While Metrorail often gets flack for long delays, it wants commuters to know that it is cracking down on criminals who contribute to the setbacks by targeting infrastructure.
Western Cape Metrorail manager Richard Walker said they were seeing the results of additional security measures and forensic capability instituted in March this year.
Since then, more than 100 people have been taken into custody and are awaiting trial for rail-related crimes.
Vandalism and cable theft
According to the entity, its multi-functional security teams’ daily arrests have begun to slow down incidences of vandalism and cable theft.
These teams focus on specific priorities and are made up of Metrorail Protection Services, contracted security and forensic individuals, and the Rapid Rail Response Unit.
Provincial police and other law enforcement authorities are also involved, depending on the intervention required.

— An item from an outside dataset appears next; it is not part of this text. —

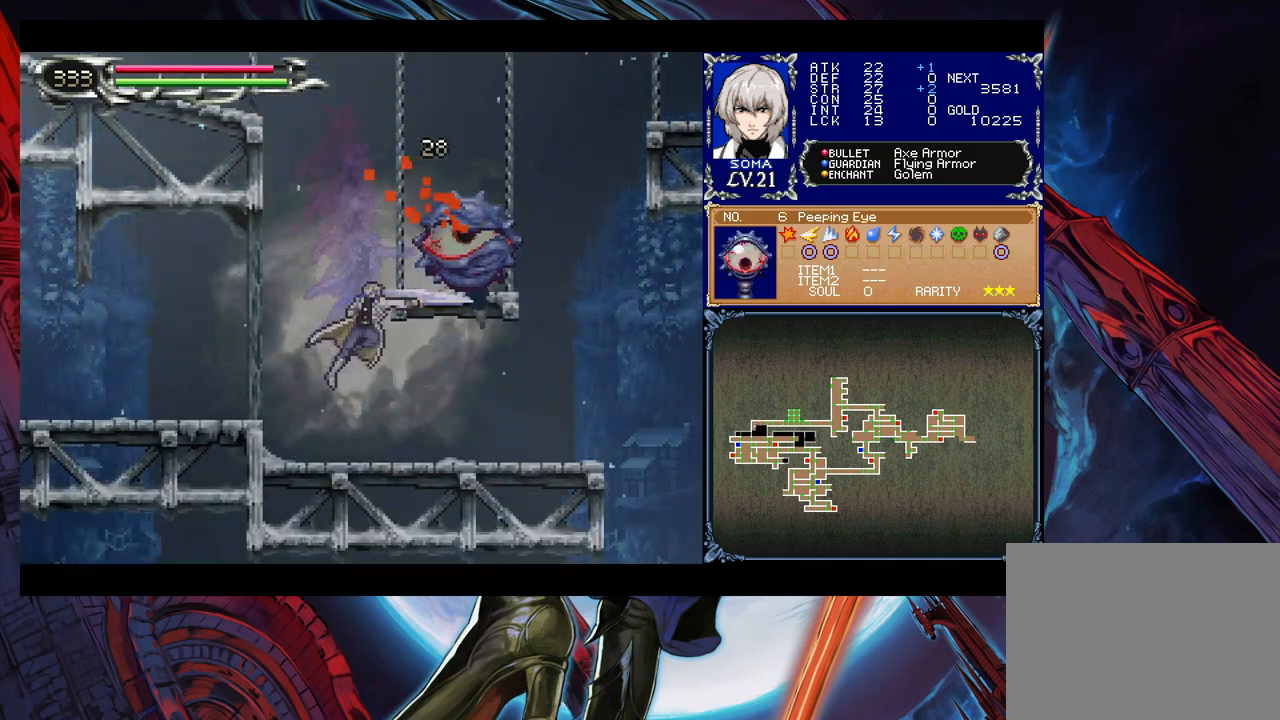
{"buttons": [], "left_stick": "center", "events": [[83, "B", "down"], [150, "A", "down"], [350, "A", "up"], [350, "B", "up"], [350, "left_stick", "right"], [500, "left_stick", "center"]]}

Walker acknowledged the success of tip-offs.
A R25 000 reward has been offered for people who provide information that lead to successful convictions.
Last week, police officials and the City’s metal theft unit (copperheads), in conjunction with the Passenger Rail Agency of SA (Prasa), targeted five scrap metal dealers and a recycling depot adjacent to the Mitchells Plain railway line.
No stolen property was found. The officers then conducted several foot patrols in different areas, including railway sites.
Two men nabbed
Two weeks ago, police officers arrested two men – one was in alleged possession of a firearm and the other allegedly had a knife. It is further alleged that the men harassed commuters in the vicinity of the railway line in Somerset West.
Residents had complained that an armed man threatened them and robbed them of their personal belongings.
A dedicated enforcement unit, focusing on keeping commuters and infrastructure safe, should soon be up and running, thanks to a memorandum of agreement signed by the City of Cape Town, Prasa and the Western Cape government in May.
Items seized during arrests relating to criminal activity affecting Metrorail. (Supplied)
At the time, the parties said it would cost around R47.9m for the unit to be set up and operated for 12 months.
This would be funded by the Transport Development Agency, provincial government and Prasa.
Read: IN DEPTH: Inside Metrorail’s cable theft and commuter crisis
“The unit will consist of at least a hundred members and will focus on commuter safety as well as vandalism and the theft of crucial Metrorail infrastructure and assets,” transport mayoral committee member Brett Herron said in May.
“The unit’s members will rely on technology and crime intelligence, and will support the South African Police Service to identify those who are involved in the illicit metals theft industry.”
Herron said the ultimate goal is to address the safety and security issues in order to stabilise the urban rail service in the short term.
The City will take charge of appointing and training the law enforcement officers, while Metrorail will choose 50 members of its protection services to be trained in peace officer, traffic warden and tactical street survival skills.